When the contract fails to update its state before sending funds, the attacker can continuously call the withdraw function to drain the contract’s funds. A famous real-world Reentrancy attack is the DAO attack which caused a loss of 60 million US dollars.


Is the Reentrancy Attack Still a Significant Problem?


Although reentrancy attack is considered quite old over the past two years, there have been cases such as:

  • Uniswap/Lendf.Me hacks (April 2020) – $25 mln, attacked by a hacker using a reentrancy.
  • The BurgerSwap hack (May 2021) – $7.2 million because of a fake token contract and a reentrancy exploit.
  • The SURGEBNB hack (August 2021) – $4 million seems to be a reentrancy-based price manipulation attack.
  • CREAM FINANCE hack (August 2021) – $18.8 million, reentrancy vulnerability allowed the exploiter for the second borrow.
  • Siren protocol hack (September 2021) – $3.5 million, AMM pools were exploited through reentrancy attack.

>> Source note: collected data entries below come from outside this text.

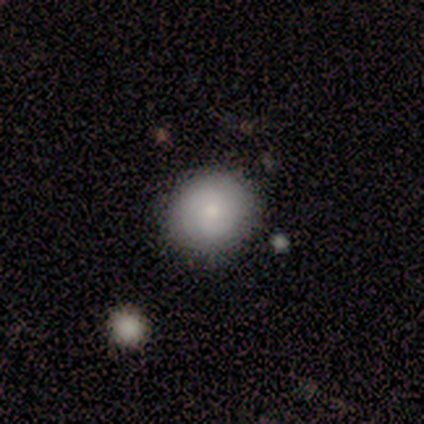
Volunteers were most divided on "smooth or featured": smooth: 70%, featured or disk: 19%, star or artifact: 11%. More confident: how rounded — round (96%); merging — none (91%).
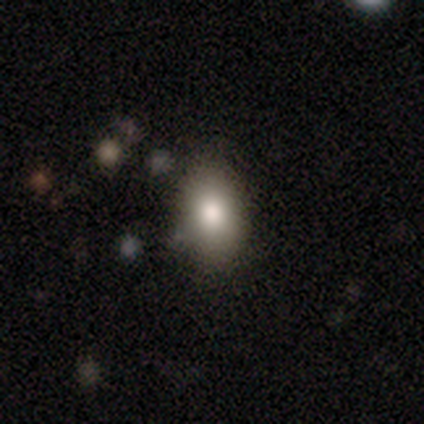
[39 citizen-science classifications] Morphology: type=smooth (69%); roundness=in between (81%); merging=none (73%).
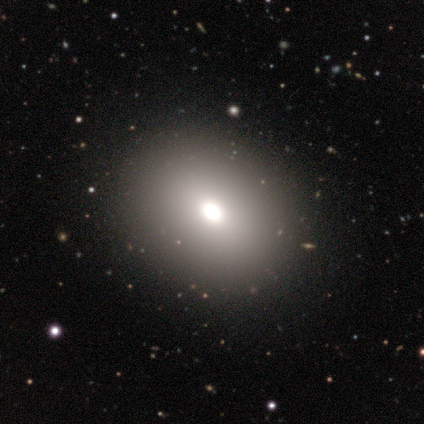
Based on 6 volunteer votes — Volunteers were most divided on "smooth or featured": smooth: 50%, star or artifact: 33%, featured or disk: 17%. More confident: merging — none (100%); how rounded — in between (67%).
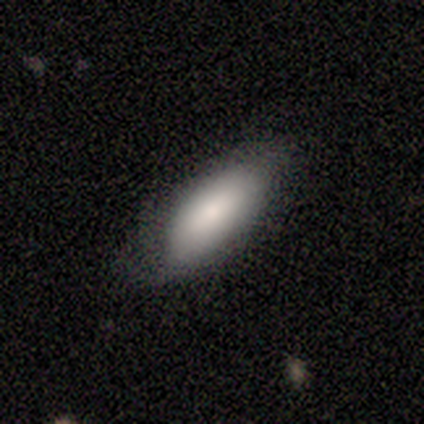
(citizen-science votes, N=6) This appears to be a smooth galaxy with no disk features (83%) that is in between round and cigar-shaped (100%). Merging: none (80%).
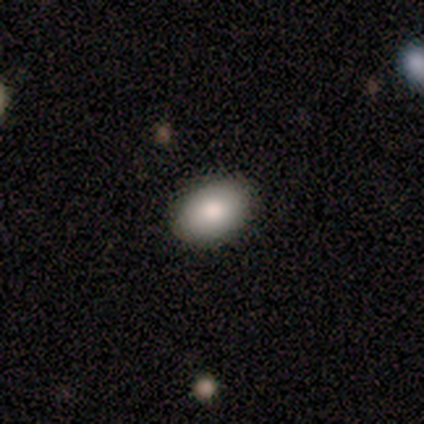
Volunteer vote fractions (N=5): Morphology: type=smooth (100%); roundness=in between (100%); merging=none (100%).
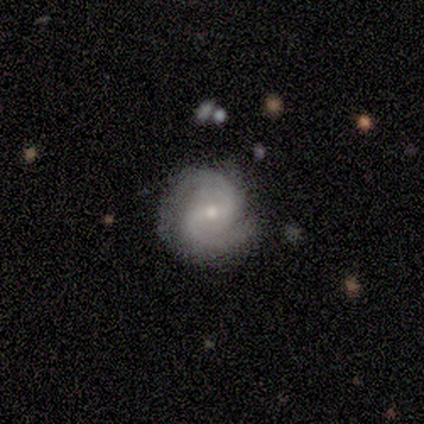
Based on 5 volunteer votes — A featured or disk galaxy (80%) with a weak bar (75%), 2 (75%) medium (50%) spiral arms (100%) and a small central bulge (75%). Merging: none (80%).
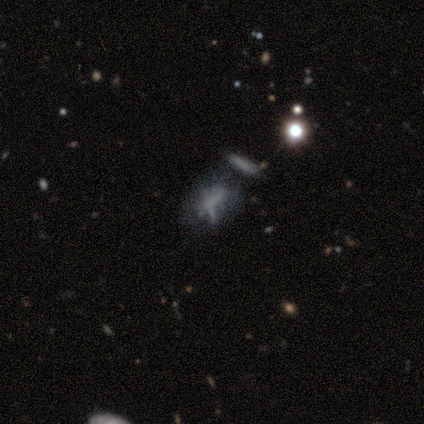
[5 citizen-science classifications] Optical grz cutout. It shows a featured or disk galaxy (40%, tied with star or artifact) with no bar (100%), no spiral arms (100%) and no central bulge (100%). Merging: minor disturbance (33%, tied with major disturbance and merger).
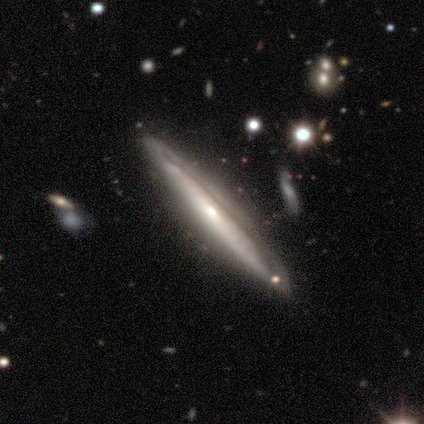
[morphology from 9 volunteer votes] Smooth or featured? 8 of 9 (89%) said featured or disk. Edge-on disk? 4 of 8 (50%, tied with no) said yes. Edge-on bulge? 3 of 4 (75%) said rounded. Merging? 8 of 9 (89%) said none.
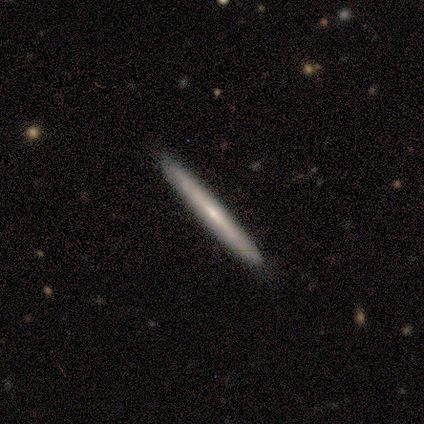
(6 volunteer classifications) Smooth or featured: featured or disk — 67% (smooth — 33%)
Edge-on disk: yes — 100%
Edge-on bulge: none — 75% (rounded — 25%)
Merging: none — 83% (minor disturbance — 17%)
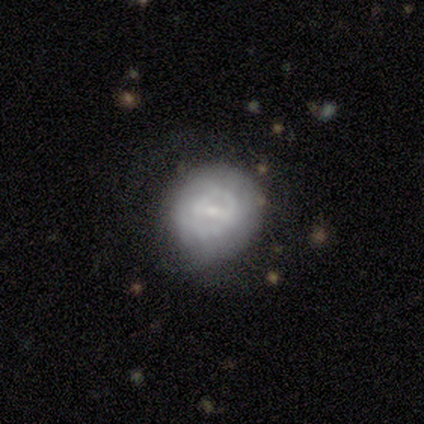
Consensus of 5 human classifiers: Smooth or featured? 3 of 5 (60%) said smooth. How rounded? 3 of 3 (100%) said round. Merging? 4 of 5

How Does Reentrancy Attack Work?

A reentrancy attack involves two smart contracts. A vulnerable contract and an untrusted attacker’s contract.


Source: https://cryptomarketpool.com/reentrancy-attack-in-a-solidity-smart-contract/


Reentrancy Attack Scenario


  1. The vulnerable smart contract has 10 eth.

  2. An attacker stores 1 eth using the deposit function.

  3. An attacker calls the withdraw function and points to a malicious contract as a recipient.

  4. Now withdraw function will verify if it can be executed:


  • Does the attacker have 1 eth on their balance? Yes – because of their deposit.

  • Transfer 1 eth to a malicious contract. (Note: attacker balance has NOT been updated yet)

  • Fallback function on received eth calls withdraw function again.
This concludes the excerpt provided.